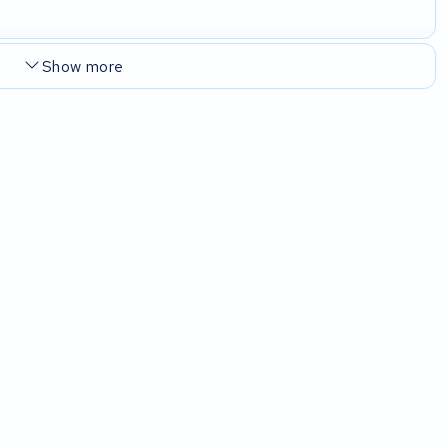
Show more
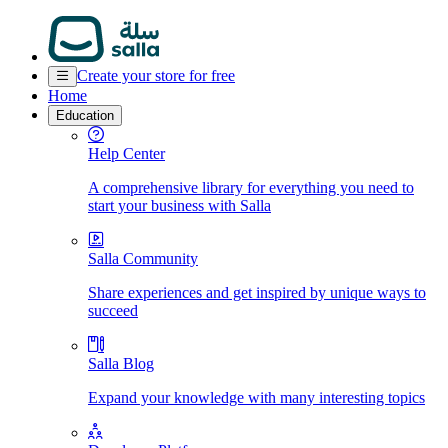
Create your store for free
Home
Education
Help Center
A comprehensive library for everything you need to
start your business with Salla
Salla Community
Share experiences and get inspired by unique ways to
succeed
Salla Blog
Expand your knowledge with many interesting topics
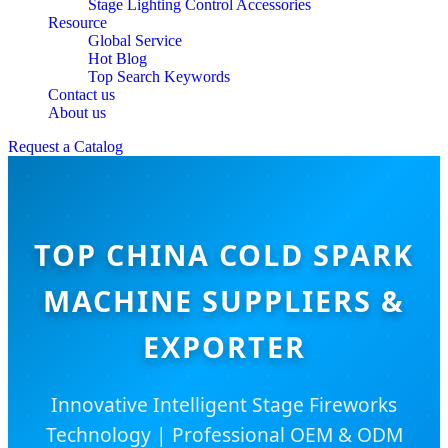
Stage Lighting Control Accessories
Resource
Global Service
Hot Blog
Top Search Keywords
Contact us
About us
Request a Catalog
TOP CHINA COLD SPARK
MACHINE SUPPLIERS &
EXPORTER
Innovative Intelligent Stage Fireworks
Technology | Professional OEM & ODM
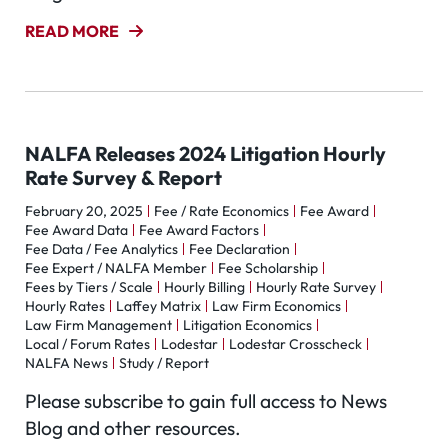
READ MORE
NALFA Releases 2024 Litigation Hourly
Rate Survey & Report
February 20, 2025
Fee / Rate Economics
Fee Award
Fee Award Data
Fee Award Factors
Fee Data / Fee Analytics
Fee Declaration
Fee Expert / NALFA Member
Fee Scholarship
Fees by Tiers / Scale
Hourly Billing
Hourly Rate Survey
Hourly Rates
Laffey Matrix
Law Firm Economics
Law Firm Management
Litigation Economics
Local / Forum Rates
Lodestar
Lodestar Crosscheck
NALFA News
Study / Report
Please subscribe to gain full access to News
Blog and other resources.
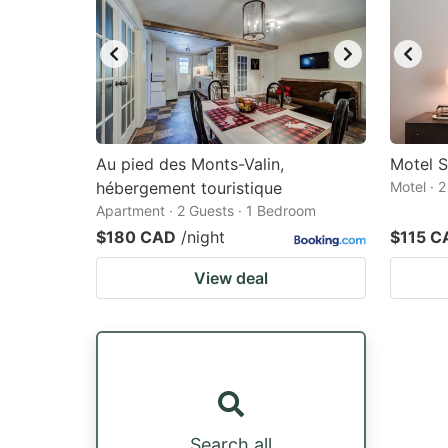
Au pied des Monts-Valin,
Motel 
hébergement touristique
Motel · 
Apartment · 2 Guests · 1 Bedroom
$180 CAD
/night
$115 C
View deal
Search all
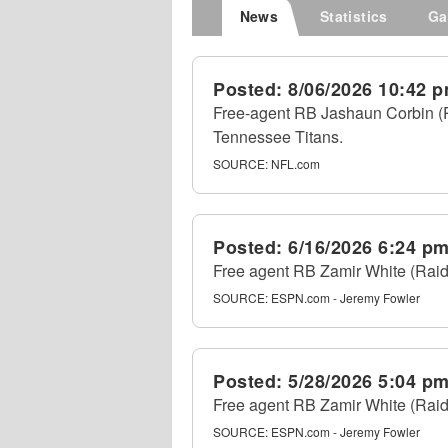
News
Statistics
Ga
Posted:
8/06/2026 10:42 
Free-agent RB Jashaun Corbin (Pa
Tennessee Titans.
SOURCE:
NFL.com
Posted:
6/16/2026 6:24 p
Free agent RB Zamir White (Raid
SOURCE:
ESPN.com - Jeremy Fowler
Posted:
5/28/2026 5:04 p
Free agent RB Zamir White (Raid
SOURCE:
ESPN.com - Jeremy Fowler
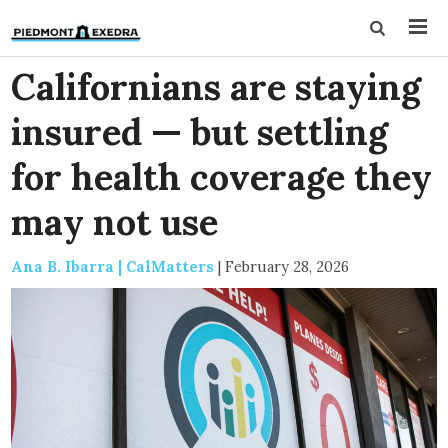
Californians are staying
insured — but settling
for health coverage they
may not use
Ana B. Ibarra | CalMatters
|
February 28, 2026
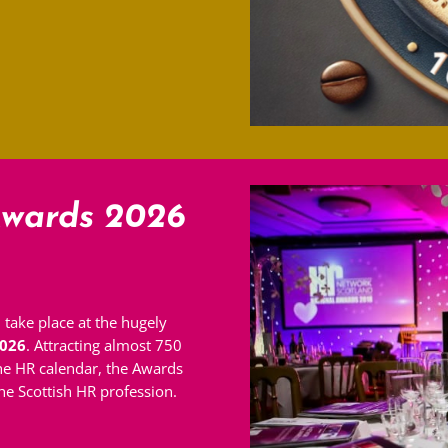
wards 2026
 take place at the hugely
026
. Attracting almost 750
the HR calendar, the Awards
e Scottish HR profession.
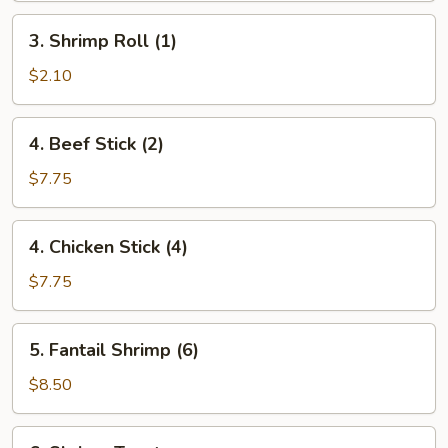
3.
3. Shrimp Roll (1)
Shrimp
Roll
$2.10
(1)
4.
4. Beef Stick (2)
Beef
Stick
$7.75
(2)
4.
4. Chicken Stick (4)
Chicken
Stick
$7.75
(4)
5.
5. Fantail Shrimp (6)
Fantail
Shrimp
$8.50
(6)
6.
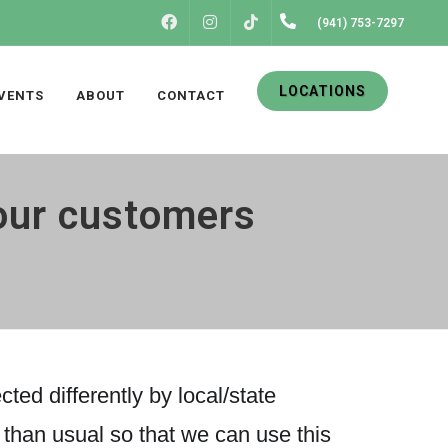
FACEBOOK
INSTAGRAM
(941) 753-7297
TIKTOK
LOCATIONS
VENTS
ABOUT
CONTACT
our customers
ted differently by local/state
r than usual so that we can use this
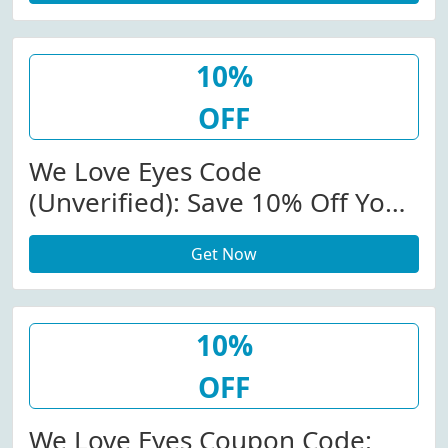
10%
OFF
We Love Eyes Code
(Unverified): Save 10% Off Your
Order At We Love Eyes (Site-
Get Now
Wide)
10%
OFF
We Love Eyes Coupon Code:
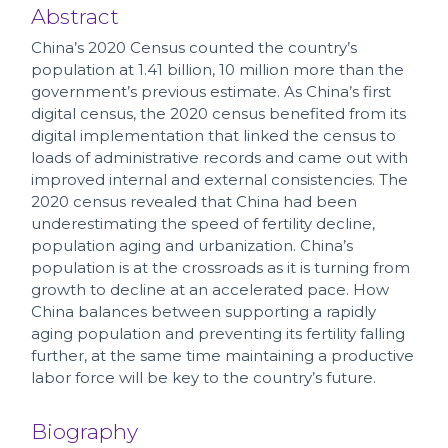
Abstract
China’s 2020 Census counted the country’s
population at 1.41 billion, 10 million more than the
government’s previous estimate. As China’s first
digital census, the 2020 census benefited from its
digital implementation that linked the census to
loads of administrative records and came out with
improved internal and external consistencies. The
2020 census revealed that China had been
underestimating the speed of fertility decline,
population aging and urbanization. China’s
population is at the crossroads as it is turning from
growth to decline at an accelerated pace. How
China balances between supporting a rapidly
aging population and preventing its fertility falling
further, at the same time maintaining a productive
labor force will be key to the country’s future.
Biography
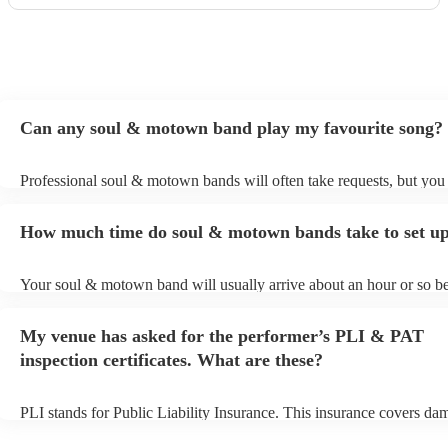
Can any soul & motown band play my favourite song?
Professional soul & motown bands will often take requests, but you 
give them plenty of notice. Please also keep in mind that soul & m
may ask for an small additional fee to prepare songs that aren't alrea
How much time do soul & motown bands take to set u
song list. You can view the soul & motown band's song list on their
profile.
Your soul & motown band will usually arrive about an hour or so be
performance begins to set up and get settled before they start playin
any delays, make sure the performance space is ready for the soul
My venue has asked for the performer’s PLI & PAT
band prior to their arrival.
inspection certificates. What are these?
PLI stands for Public Liability Insurance. This insurance covers da
another person or their property (it is also known as third party insu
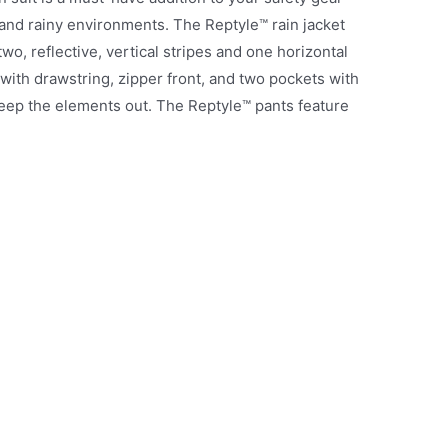
t and rainy environments. The Reptyle™ rain jacket
wo, reflective, vertical stripes and one horizontal
 with drawstring, zipper front, and two pockets with
 keep the elements out. The Reptyle™ pants feature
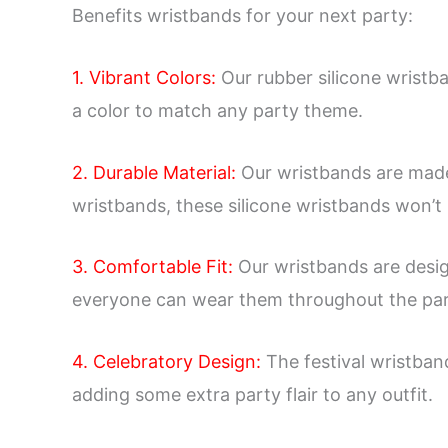
Benefits wristbands for your next party:
1. Vibrant Colors:
Our rubber silicone wristb
a color to match any party theme.
2. Durable Material:
Our wristbands are made o
wristbands, these silicone wristbands won’t r
3. Comfortable Fit:
Our wristbands are design
everyone can wear them throughout the par
4. Celebratory Design:
The festival wristban
adding some extra party flair to any outfit.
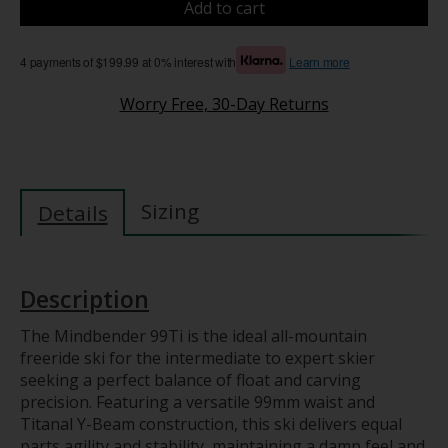
Add to cart
4 payments of $199.99 at 0% interest with
Learn more
Worry Free, 30-Day Returns
Sizing
Details
Description
The Mindbender 99Ti is the ideal all-mountain
freeride ski for the intermediate to expert skier
seeking a perfect balance of float and carving
precision. Featuring a versatile 99mm waist and
Titanal Y-Beam construction, this ski delivers equal
parts agility and stability, maintaining a damp feel and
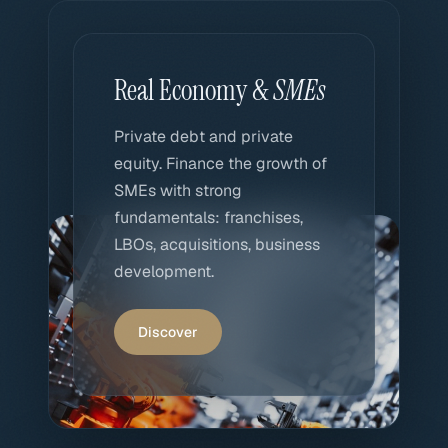
Real Economy &
SMEs
Private debt and private
equity. Finance the growth of
SMEs with strong
fundamentals: franchises,
LBOs, acquisitions, business
development.
Discover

______________________________

__Task details__. Scan the material for the string "growth". Copy each line where it appears.

__Exercise result__.
growth to decline at an accelerated pace. How
equity. Finance the growth of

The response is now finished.